Akeros Medikament gegen Fettleber lindert Narbenbildung in einer Studie im mittleren Stadium

von NFI Redaktion

(Reuters) – An intermediate study showed that Akero Therapeutics‘ experimental drug for a type of fatty liver disease significantly reduced scarring after almost two years, the company targeting a potential multi-billion dollar market reported on Monday.

The company’s stock rose 19% to $33.09 in morning trading, with at least one analyst stating that the drug demonstrated the most benefit in the small study compared to any other treatment tested in separate studies for the disease.

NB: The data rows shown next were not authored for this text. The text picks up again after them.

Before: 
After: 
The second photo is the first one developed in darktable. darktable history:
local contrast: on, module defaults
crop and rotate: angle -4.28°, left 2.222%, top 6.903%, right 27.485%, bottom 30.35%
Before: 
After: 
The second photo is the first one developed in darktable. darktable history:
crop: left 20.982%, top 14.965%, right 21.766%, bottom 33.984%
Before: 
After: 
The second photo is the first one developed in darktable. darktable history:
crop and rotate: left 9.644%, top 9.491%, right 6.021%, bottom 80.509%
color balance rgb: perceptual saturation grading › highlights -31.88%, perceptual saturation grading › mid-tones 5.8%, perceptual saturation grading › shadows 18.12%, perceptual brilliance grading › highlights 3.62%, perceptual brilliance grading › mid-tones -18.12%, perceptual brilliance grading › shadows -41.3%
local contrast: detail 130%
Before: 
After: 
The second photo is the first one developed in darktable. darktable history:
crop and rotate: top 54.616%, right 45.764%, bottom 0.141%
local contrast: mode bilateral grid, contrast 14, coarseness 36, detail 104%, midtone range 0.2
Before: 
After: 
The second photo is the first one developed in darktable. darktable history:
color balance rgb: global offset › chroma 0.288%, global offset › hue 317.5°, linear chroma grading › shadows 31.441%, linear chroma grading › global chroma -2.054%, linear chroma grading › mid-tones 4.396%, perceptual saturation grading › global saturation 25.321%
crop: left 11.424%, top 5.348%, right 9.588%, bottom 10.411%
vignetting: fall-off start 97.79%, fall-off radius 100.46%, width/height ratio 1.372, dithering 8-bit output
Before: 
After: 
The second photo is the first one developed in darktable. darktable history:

However, the results need to be confirmed in a later trial.

Based in South San Francisco, California, Akero tested the drug Efruxifermin in an intermediate study involving 128 patients with metabolic dysfunction-associated steatohepatitis (MASH) with scarring or fibrosis at severity levels two or three.

For the condition previously known as non-alcoholic steatohepatitis (NASH), there are no approved drugs. The U.S. Food and Drug Administration is expected to make a decision on competitor Madrigal Pharmacauticals‘ drug by next Thursday.

„I think whoever gets approved first needs to build this market,“ said Kitty Yale, Akero’s Chief Development Officer, in an interview.

„Then you can benefit from it… with drugs that have a stronger overall efficacy profile,“ she said.

After 96 weeks, biopsies of 88 patients showed that Efruxifermin helped reduce liver scarring by at least one stage in 75% of patients taking the higher dose and 46% of patients taking a lower dose, compared to 24% on placebo.

It helped reduce scarring by at least two stages in over a third of patients taking the higher dose and 31% in the lower dose, compared to 3% of patients on placebo, according to Akero.

The data exceeded investor expectations, said Jefferies analyst Michael Yee in a statement, predicting peak sales of the drug at $2 to $3 billion.

According to Akero, NASH or MASH causes an excessive accumulation of fat in the liver and affects more than 17 million Americans. NeuroBo Pharmaceuticals and 89bio are also developing treatments for the disease.